### INFORMATION SUPPLIED

-- Opening Marker --

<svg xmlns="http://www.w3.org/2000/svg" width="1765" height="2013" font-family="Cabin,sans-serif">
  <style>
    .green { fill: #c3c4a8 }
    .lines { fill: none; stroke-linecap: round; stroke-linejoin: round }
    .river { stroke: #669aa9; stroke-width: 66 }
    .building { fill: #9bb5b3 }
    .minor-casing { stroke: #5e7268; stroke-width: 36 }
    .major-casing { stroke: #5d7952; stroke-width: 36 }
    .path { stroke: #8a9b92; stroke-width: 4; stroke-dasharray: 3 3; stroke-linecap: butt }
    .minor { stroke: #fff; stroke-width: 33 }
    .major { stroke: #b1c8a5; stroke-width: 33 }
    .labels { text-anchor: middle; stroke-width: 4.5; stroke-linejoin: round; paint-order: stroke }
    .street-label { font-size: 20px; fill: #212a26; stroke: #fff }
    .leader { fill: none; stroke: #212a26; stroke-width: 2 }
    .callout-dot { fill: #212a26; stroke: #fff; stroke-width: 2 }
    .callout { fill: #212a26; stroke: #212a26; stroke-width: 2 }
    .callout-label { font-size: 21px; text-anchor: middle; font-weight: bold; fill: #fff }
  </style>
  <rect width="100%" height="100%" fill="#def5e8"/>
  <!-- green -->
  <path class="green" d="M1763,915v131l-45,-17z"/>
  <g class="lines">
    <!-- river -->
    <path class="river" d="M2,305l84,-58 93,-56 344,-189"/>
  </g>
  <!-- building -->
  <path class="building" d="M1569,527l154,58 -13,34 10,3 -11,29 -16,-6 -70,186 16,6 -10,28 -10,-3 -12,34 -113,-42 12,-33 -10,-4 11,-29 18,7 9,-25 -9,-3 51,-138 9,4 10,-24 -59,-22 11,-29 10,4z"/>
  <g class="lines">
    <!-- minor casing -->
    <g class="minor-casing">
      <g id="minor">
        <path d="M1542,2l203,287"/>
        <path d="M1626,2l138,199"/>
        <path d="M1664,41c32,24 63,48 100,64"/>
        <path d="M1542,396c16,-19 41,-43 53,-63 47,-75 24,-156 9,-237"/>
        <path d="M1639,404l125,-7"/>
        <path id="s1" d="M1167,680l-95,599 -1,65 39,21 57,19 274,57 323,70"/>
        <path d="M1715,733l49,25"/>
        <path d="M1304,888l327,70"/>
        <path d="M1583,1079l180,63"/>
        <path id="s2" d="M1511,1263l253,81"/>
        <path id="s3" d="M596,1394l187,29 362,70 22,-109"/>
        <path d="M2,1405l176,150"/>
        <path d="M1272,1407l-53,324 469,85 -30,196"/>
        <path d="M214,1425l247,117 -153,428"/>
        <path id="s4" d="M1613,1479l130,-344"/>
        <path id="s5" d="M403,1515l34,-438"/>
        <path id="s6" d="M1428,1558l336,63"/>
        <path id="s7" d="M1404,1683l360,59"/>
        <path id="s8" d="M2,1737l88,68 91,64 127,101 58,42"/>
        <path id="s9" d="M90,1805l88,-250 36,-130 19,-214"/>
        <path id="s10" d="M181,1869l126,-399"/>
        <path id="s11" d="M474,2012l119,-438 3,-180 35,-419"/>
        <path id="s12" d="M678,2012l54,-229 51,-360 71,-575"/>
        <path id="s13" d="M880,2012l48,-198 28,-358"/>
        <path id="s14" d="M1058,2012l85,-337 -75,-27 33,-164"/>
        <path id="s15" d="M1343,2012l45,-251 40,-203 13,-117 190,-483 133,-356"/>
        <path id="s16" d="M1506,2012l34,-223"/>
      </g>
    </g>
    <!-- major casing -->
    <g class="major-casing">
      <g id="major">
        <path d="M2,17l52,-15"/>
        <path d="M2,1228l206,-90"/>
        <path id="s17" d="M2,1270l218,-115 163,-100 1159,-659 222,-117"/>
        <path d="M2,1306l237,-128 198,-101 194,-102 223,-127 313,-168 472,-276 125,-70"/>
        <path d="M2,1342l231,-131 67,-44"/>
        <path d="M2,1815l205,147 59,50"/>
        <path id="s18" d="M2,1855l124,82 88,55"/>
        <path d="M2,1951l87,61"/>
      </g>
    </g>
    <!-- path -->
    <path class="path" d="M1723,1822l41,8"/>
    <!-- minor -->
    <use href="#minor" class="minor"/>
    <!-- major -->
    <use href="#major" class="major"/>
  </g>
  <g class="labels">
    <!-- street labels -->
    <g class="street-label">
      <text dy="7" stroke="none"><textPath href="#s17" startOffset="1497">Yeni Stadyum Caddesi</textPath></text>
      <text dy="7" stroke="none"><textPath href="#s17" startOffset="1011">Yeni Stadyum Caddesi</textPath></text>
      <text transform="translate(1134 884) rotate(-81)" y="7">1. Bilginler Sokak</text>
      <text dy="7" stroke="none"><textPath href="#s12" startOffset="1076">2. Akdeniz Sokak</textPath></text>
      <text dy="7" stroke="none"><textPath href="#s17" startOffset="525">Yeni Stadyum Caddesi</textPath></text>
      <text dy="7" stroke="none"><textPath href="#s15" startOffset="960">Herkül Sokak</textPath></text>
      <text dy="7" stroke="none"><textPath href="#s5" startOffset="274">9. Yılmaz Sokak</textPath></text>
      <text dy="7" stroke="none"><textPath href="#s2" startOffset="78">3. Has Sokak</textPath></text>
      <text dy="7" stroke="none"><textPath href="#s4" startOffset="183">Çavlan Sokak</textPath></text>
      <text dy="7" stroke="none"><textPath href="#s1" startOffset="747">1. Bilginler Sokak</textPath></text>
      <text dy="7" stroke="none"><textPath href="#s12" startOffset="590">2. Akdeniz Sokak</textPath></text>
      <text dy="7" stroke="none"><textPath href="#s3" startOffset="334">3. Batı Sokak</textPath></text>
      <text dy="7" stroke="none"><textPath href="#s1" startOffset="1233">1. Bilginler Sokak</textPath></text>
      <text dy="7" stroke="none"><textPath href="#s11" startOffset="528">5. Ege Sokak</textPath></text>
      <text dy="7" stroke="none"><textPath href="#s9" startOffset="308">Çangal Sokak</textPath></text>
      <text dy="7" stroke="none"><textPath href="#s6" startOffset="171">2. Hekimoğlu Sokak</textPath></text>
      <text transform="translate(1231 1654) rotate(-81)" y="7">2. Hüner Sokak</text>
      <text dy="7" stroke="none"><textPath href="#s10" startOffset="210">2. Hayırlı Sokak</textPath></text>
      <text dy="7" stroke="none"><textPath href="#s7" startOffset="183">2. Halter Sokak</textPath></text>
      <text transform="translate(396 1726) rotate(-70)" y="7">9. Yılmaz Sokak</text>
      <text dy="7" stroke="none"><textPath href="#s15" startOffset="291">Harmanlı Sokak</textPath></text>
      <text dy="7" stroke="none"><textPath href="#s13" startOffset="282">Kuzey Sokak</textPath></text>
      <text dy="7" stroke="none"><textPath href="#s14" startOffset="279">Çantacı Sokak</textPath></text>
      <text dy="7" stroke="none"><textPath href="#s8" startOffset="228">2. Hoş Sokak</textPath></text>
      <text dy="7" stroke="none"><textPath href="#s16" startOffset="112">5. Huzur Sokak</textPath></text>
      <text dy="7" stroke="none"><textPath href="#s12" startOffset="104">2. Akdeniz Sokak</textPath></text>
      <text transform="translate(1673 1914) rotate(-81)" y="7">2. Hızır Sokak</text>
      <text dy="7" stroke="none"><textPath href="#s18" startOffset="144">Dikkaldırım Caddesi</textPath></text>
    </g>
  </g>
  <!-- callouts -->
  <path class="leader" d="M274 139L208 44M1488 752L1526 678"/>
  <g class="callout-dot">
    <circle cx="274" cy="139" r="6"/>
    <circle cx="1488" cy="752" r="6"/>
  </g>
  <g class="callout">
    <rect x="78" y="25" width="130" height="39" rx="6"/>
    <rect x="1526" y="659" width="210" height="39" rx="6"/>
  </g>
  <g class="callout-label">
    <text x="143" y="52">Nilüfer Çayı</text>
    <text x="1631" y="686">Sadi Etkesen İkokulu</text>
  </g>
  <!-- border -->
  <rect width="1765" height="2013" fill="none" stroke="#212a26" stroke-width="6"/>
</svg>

-- Closing Marker --

### WHAT IS BEING ASKED
Show every line from the entries above in which the word "linecap" appears.

### EXERCISE RESULT
    .lines { fill: none; stroke-linecap: round; stroke-linejoin: round }
    .path { stroke: #8a9b92; stroke-width: 4; stroke-dasharray: 3 3; stroke-linecap: butt }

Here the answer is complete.